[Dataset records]
------------------------------------------------------------
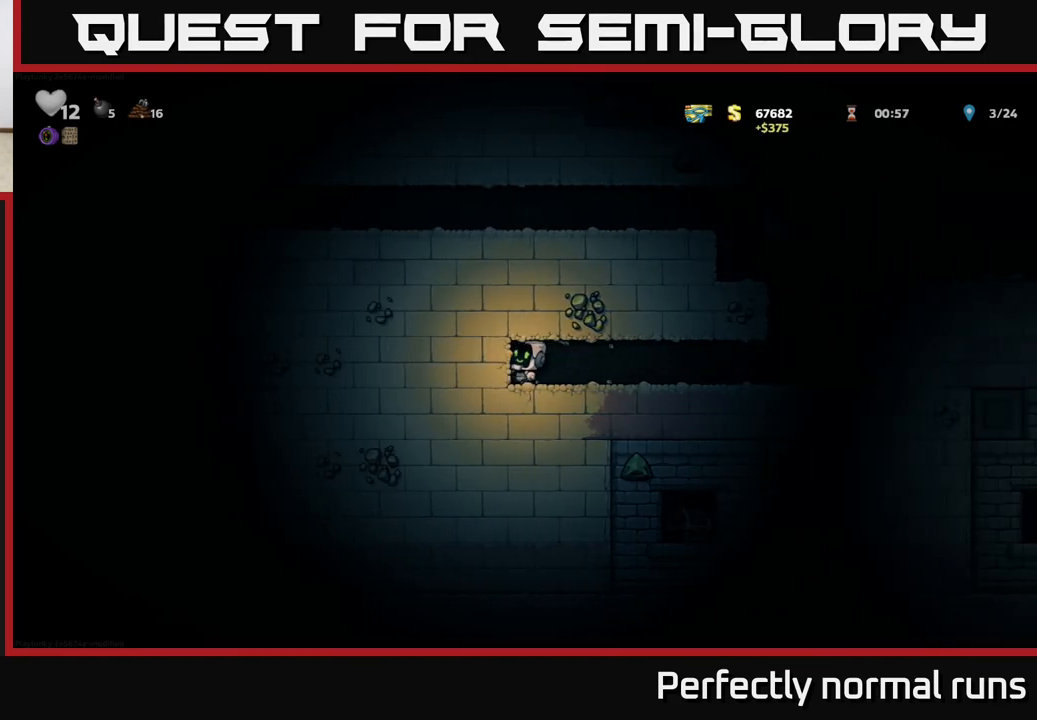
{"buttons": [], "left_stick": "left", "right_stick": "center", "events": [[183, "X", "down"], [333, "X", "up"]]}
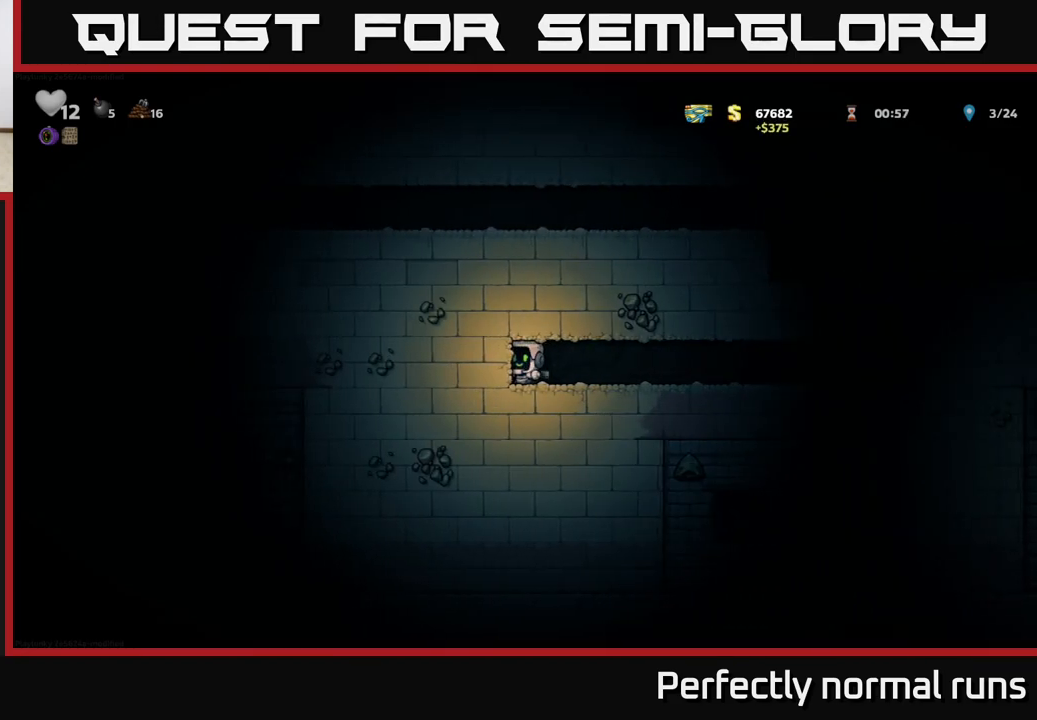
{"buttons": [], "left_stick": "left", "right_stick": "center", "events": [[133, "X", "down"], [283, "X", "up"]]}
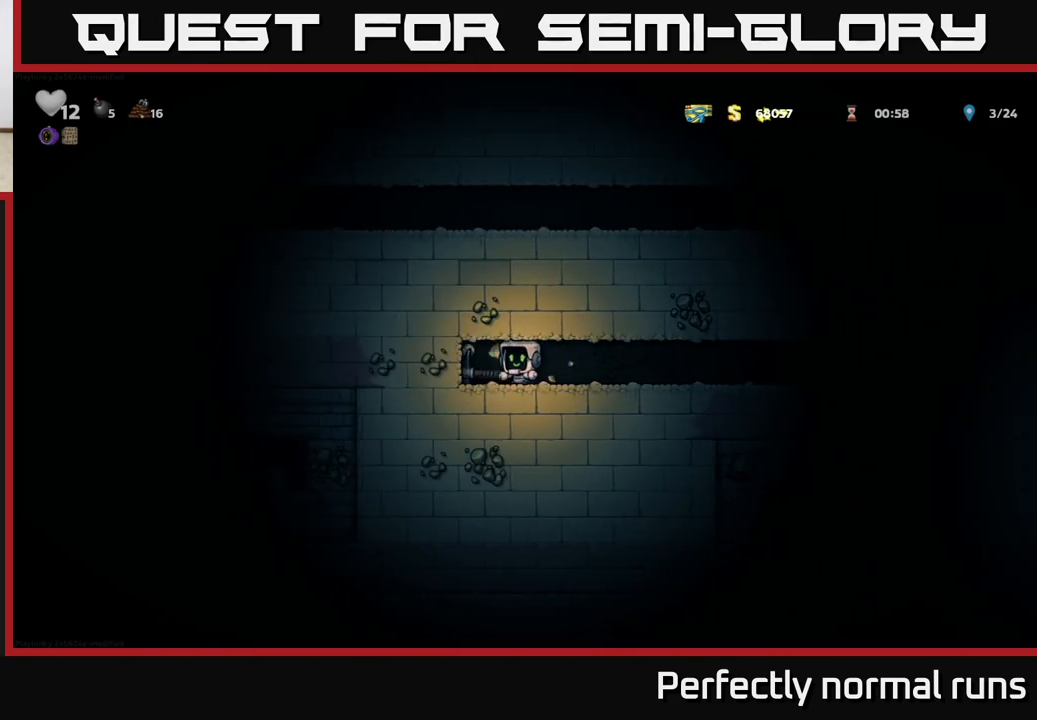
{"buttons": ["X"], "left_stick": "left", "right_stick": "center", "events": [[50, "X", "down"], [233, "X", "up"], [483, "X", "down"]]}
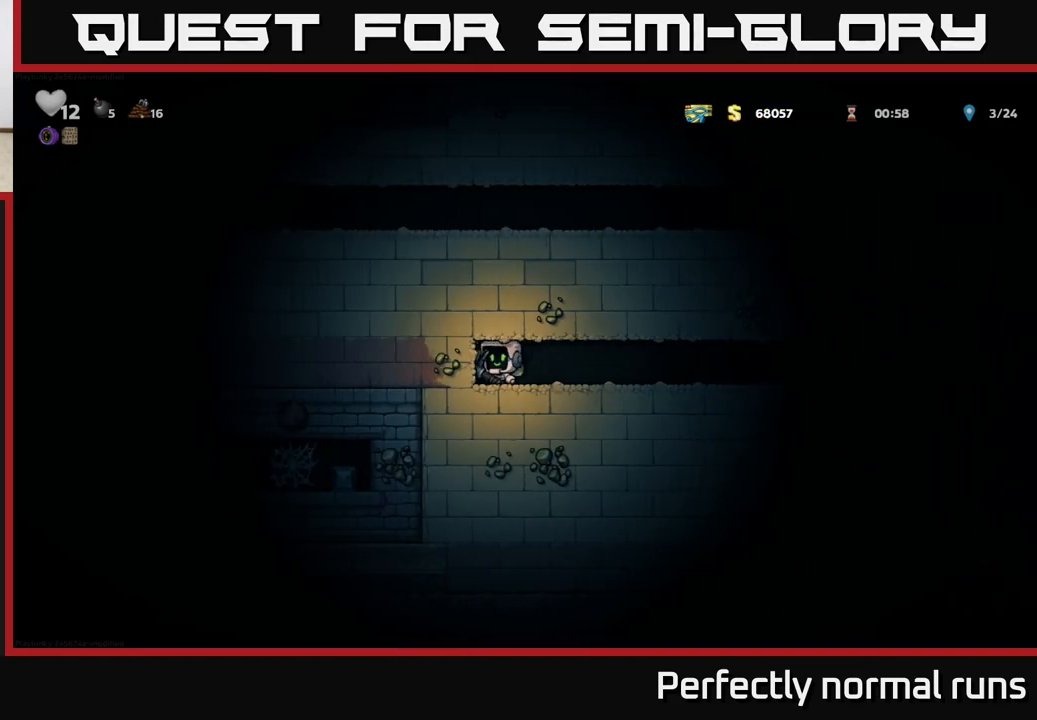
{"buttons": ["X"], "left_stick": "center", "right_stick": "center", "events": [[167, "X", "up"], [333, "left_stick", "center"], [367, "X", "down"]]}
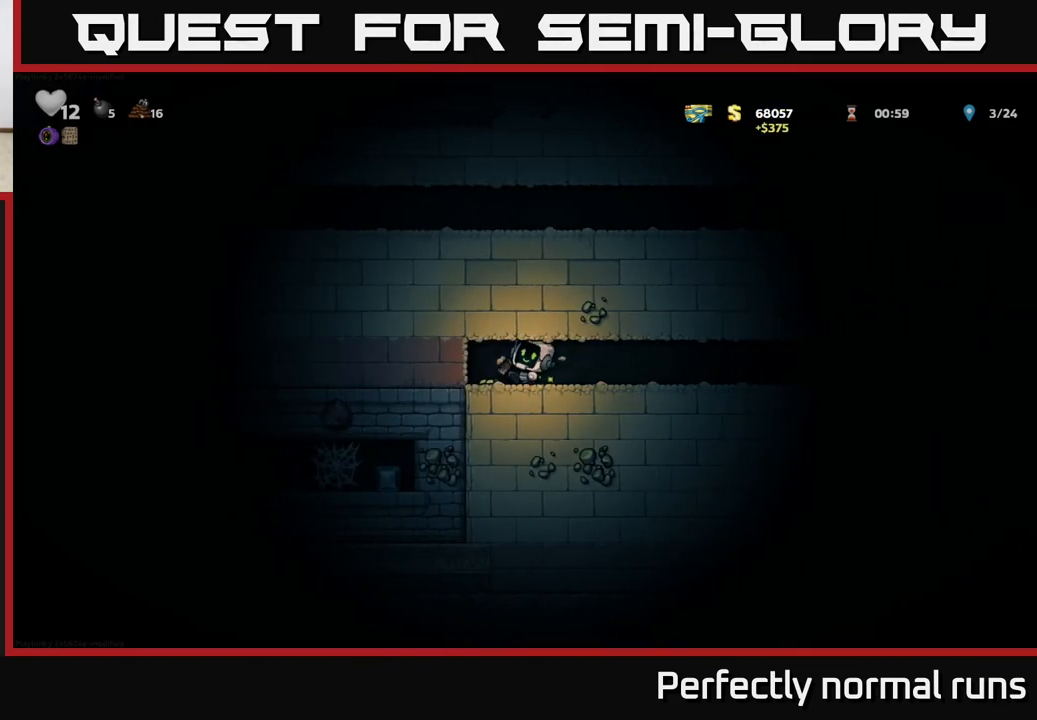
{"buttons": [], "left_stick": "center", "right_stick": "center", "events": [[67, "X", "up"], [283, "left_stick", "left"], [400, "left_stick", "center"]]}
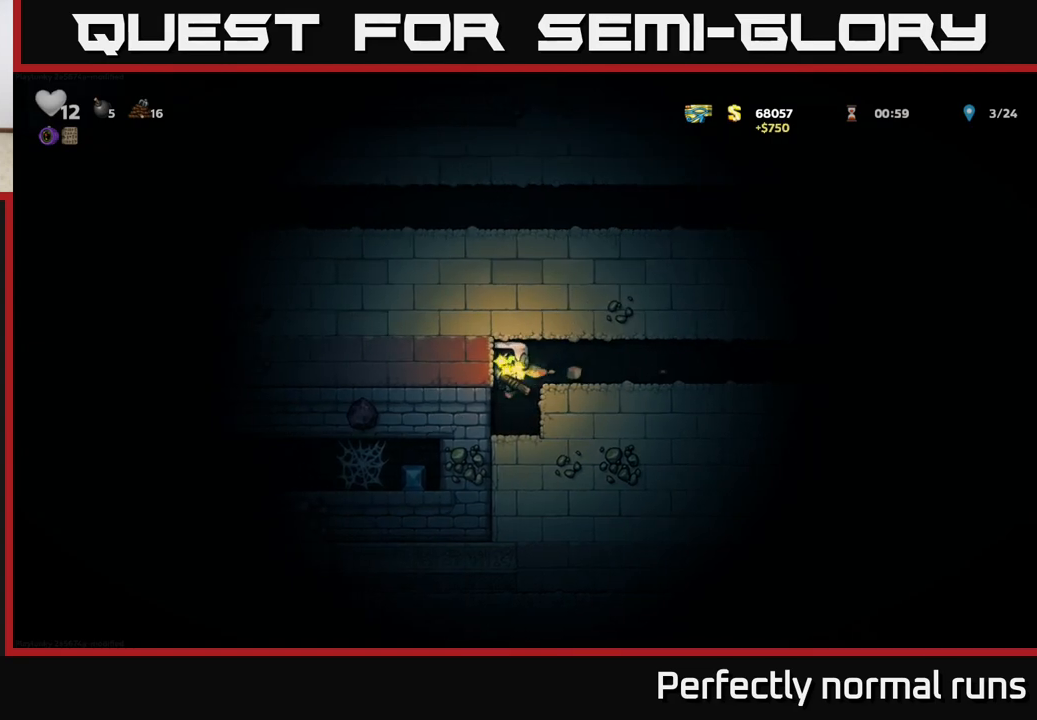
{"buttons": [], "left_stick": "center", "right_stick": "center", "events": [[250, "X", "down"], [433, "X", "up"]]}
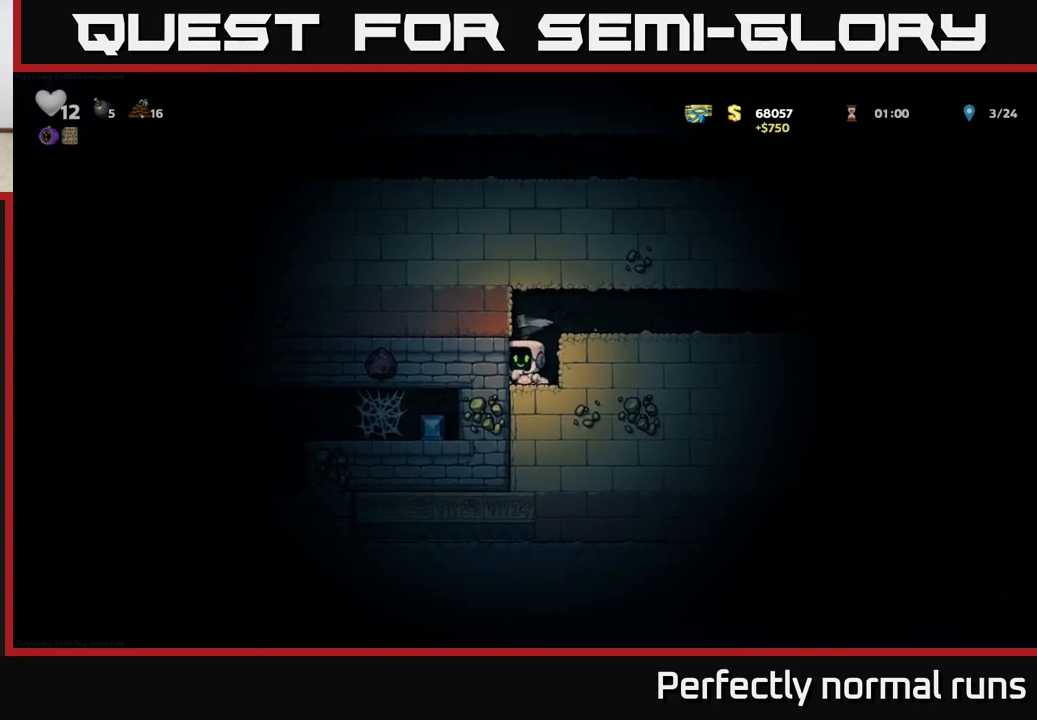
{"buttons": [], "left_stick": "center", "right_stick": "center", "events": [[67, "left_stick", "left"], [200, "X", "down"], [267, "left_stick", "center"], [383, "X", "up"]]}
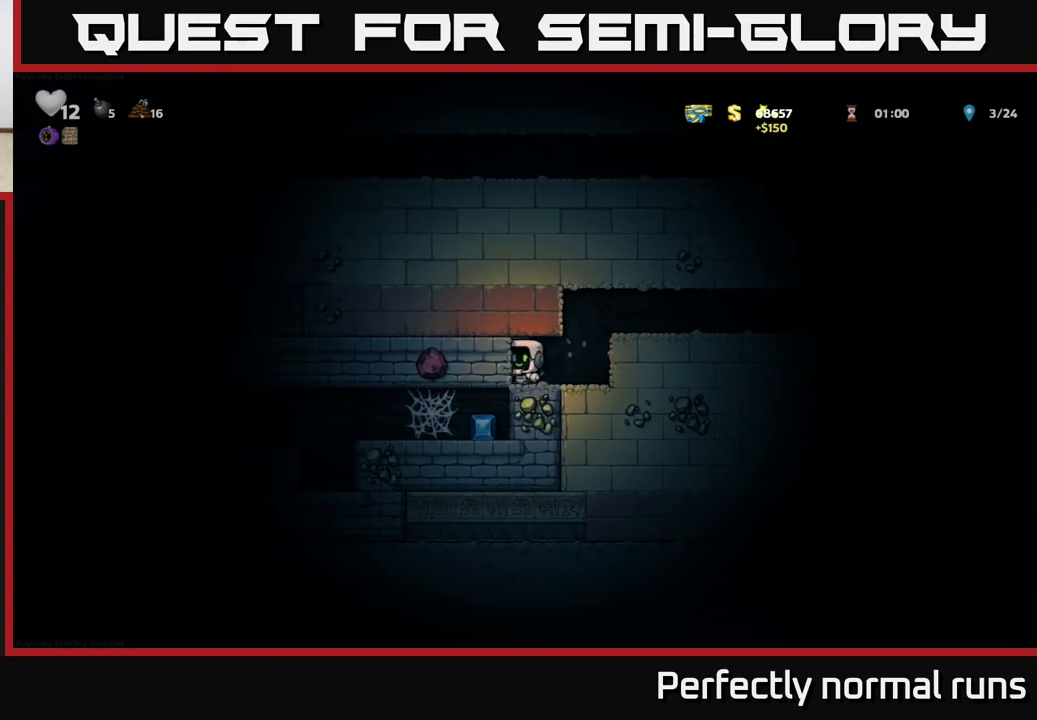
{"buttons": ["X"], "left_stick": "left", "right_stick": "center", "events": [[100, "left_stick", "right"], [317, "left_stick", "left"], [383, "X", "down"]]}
------------------------------------------------------------
## [Work required]
Copy every line in the entries above that has the string "down" in it.

## [Answer for the task]
{"buttons": [], "left_stick": "left", "right_stick": "center", "events": [[183, "X", "down"], [333, "X", "up"]]}
{"buttons": [], "left_stick": "left", "right_stick": "center", "events": [[133, "X", "down"], [283, "X", "up"]]}
{"buttons": ["X"], "left_stick": "left", "right_stick": "center", "events": [[50, "X", "down"], [233, "X", "up"], [483, "X", "down"]]}
{"buttons": ["X"], "left_stick": "center", "right_stick": "center", "events": [[167, "X", "up"], [333, "left_stick", "center"], [367, "X", "down"]]}
{"buttons": [], "left_stick": "center", "right_stick": "center", "events": [[250, "X", "down"], [433, "X", "up"]]}
{"buttons": [], "left_stick": "center", "right_stick": "center", "events": [[67, "left_stick", "left"], [200, "X", "down"], [267, "left_stick", "center"], [383, "X", "up"]]}
{"buttons": ["X"], "left_stick": "left", "right_stick": "center", "events": [[100, "left_stick", "right"], [317, "left_stick", "left"], [383, "X", "down"]]}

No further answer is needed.